Un día, tía Olga nos dejó almorzando, mientras llevaba a tío Juan su ración. Al volver manifestó haberlo notado taciturno; un leve temblor en sus manos le hizo entender que el “parkinson” le estaba afectando. Pasaron los días, ya no salía de su pieza haciendo muy difícil su atención. La enfermedad atacó brazos y piernas. El temblor no le dejaba caminar, apenas podía comer. De común acuerdo se contrató a una señora para su cuidado durante el día, ella seguiría atendiéndolo por la noche.
             La recién llegada, de nombre Raquel, tenía treinta y siete años. Se hizo cargo del enfermo. Solícitamente cocinaba, lavaba la ropa, le rasuraba la barba, limaba sus uñas. Su cama lucía limpia y fragante. Su pequeño closet ordenado, incluso pintó de celeste el pequeño cuarto; obteniendo mayor claridad. Para tía Olga había sido una buena decisión.

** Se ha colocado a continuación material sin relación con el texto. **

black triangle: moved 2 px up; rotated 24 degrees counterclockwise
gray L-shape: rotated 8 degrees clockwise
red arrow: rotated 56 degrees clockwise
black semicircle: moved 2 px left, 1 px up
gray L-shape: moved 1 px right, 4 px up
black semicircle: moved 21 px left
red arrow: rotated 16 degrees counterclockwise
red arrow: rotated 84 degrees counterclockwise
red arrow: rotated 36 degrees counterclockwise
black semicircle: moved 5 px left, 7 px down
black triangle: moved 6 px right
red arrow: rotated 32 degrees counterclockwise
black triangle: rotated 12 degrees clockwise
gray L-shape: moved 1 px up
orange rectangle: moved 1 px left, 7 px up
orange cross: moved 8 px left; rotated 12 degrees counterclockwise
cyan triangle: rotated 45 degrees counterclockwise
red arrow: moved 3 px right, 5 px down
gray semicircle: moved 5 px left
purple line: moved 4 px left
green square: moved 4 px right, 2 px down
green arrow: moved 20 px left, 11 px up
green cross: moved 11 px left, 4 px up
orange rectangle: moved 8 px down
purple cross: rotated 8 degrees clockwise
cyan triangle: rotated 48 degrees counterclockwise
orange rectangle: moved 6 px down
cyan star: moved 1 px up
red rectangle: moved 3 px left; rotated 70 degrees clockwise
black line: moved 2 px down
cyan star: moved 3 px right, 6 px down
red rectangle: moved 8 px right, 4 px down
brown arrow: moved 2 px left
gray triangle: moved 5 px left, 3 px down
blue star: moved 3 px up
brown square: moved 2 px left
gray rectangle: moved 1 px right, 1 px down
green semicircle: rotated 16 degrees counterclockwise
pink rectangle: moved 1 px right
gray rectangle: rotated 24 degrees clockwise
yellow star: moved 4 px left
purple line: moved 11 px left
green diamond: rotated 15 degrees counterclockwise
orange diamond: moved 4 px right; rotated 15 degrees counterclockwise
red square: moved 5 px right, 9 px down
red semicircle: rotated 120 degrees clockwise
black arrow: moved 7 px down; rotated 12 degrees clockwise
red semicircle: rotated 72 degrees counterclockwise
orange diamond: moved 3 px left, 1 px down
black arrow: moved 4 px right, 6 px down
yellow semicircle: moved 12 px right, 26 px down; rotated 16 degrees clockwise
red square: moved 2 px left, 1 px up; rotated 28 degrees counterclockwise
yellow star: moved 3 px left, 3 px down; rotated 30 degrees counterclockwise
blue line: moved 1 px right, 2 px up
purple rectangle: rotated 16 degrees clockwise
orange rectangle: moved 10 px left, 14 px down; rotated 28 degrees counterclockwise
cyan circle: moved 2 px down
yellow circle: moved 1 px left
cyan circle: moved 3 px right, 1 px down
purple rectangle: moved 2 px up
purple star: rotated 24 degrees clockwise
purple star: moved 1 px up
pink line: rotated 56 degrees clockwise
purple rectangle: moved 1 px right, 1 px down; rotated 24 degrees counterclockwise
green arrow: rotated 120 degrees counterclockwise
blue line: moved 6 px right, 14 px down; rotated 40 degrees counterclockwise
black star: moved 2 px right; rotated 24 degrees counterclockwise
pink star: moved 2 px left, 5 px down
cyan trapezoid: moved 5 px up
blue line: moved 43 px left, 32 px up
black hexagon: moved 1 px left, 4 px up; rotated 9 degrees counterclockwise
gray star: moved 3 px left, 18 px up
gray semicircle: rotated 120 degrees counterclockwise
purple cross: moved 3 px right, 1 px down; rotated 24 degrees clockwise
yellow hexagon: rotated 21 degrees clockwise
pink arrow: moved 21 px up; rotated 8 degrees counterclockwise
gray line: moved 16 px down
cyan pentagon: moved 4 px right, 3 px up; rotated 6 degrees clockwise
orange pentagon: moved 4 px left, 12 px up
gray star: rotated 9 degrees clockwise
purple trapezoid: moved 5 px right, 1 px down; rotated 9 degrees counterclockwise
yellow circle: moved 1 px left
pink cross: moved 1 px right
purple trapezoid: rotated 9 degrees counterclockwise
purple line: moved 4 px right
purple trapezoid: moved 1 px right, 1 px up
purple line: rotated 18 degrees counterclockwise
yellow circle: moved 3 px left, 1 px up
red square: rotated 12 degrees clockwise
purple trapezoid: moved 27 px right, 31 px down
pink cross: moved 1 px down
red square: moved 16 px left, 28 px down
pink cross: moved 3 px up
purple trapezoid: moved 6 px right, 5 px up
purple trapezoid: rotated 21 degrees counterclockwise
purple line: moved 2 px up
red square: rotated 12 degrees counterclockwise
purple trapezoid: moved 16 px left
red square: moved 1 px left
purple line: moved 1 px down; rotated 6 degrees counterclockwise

     Una tarde Raquel trepó sobre un taburete para alcanzar con la brocha un rincón de la pequeña sala. El esfuerzo levantó su falda más arriba de las  rodillas quedando a la vista de tío Juan, postrado en su cama, los muslos de Raquelita; incluso divisó el borde de su calzón rojo. Su corazón latió apresurado, sintió que su cuerpo se tensaba, la transpiración cubrió su cuerpo, el “parkinson” se batió en retirada, se sintió joven otra vez. Quiso levantarse, pero ella se percató del entusiasmo que había provocado en el enfermo, obligándole a permanecer en cama. Al día siguiente, comprobó que al bajar del taburete el paciente se encontraba eufórico. Para observar su reacción, al otro día llegó con una blusa blanca que dejaba al descubierto una porción de sus abultados y blancos pechos. Una minifalda mostraba un poco más sus suaves y sensuales muslos.
             Tío Juan, no soportó el estrés a que era sometido con esa visión. Ella solícita, consciente de la atracción que ejercía su cuerpo, acercó sus labios al oído del viejo, susurrándole “TE AMO”. Le tomó la mano derecha y la introdujo en uno de sus pechos. –Si nos casamos todo esto y más será tuyo…
             Cuando tía Olga llegó por la tarde a la habitación de su hermano, encontró un trozo de papel que decía: “Gracias Olga, me caso con Raquelita”.
             Volvió a casa semi enloquecida. Concurrió a carabineros para dejar constancia del rapto de su hermano pero, ante el cartel que exhibía, le hicieron saber que nada podían hacer.
             Pasaron tres meses, la búsqueda no dio resultado. Tía Olga lloraba día y noche. Mi padre en cambio, expresaba: “Por esas nalgas, hasta yo me escaparía”.
             Un sábado en la mañana se presentó un carabinero a informar que un anciano se encontraba en deplorables condiciones en una pieza del barrio “Porvenir Bajo”, en Playa Ancha. Balbuceaba -“Olga, Cerro Barón”- Los vecinos lo alimentaban pero su estado sanitario es deplorable.
             Concurrió al domicilio indicado, era él, lo rescató de la inmundicia en que estaba sumido. Sus desorbitados ojos daban testimonio de las vejaciones a que lo habían sometido. Su cuerpo lacerado mostraba marcas de azotes y quemaduras de cigarrillos. Treinta y cinco millones de pesos fueron girados de su cuenta de ahorro bajo condiciones normales.

             Cinco días después, al llevarle el desayuno, tía Olga, encontró al tío Juan, vestido con botas de agua color negro, el pantalón grueso, chaquetón de pelo de camello, su barba gris, la boina griega ladeada al lado derecho y el saco verde a la espalda. Su cuerpo, con una soga atada al cuello colgaba de la viga maestra de la habitación. El taburete yacía volcado a dos metros de distancia.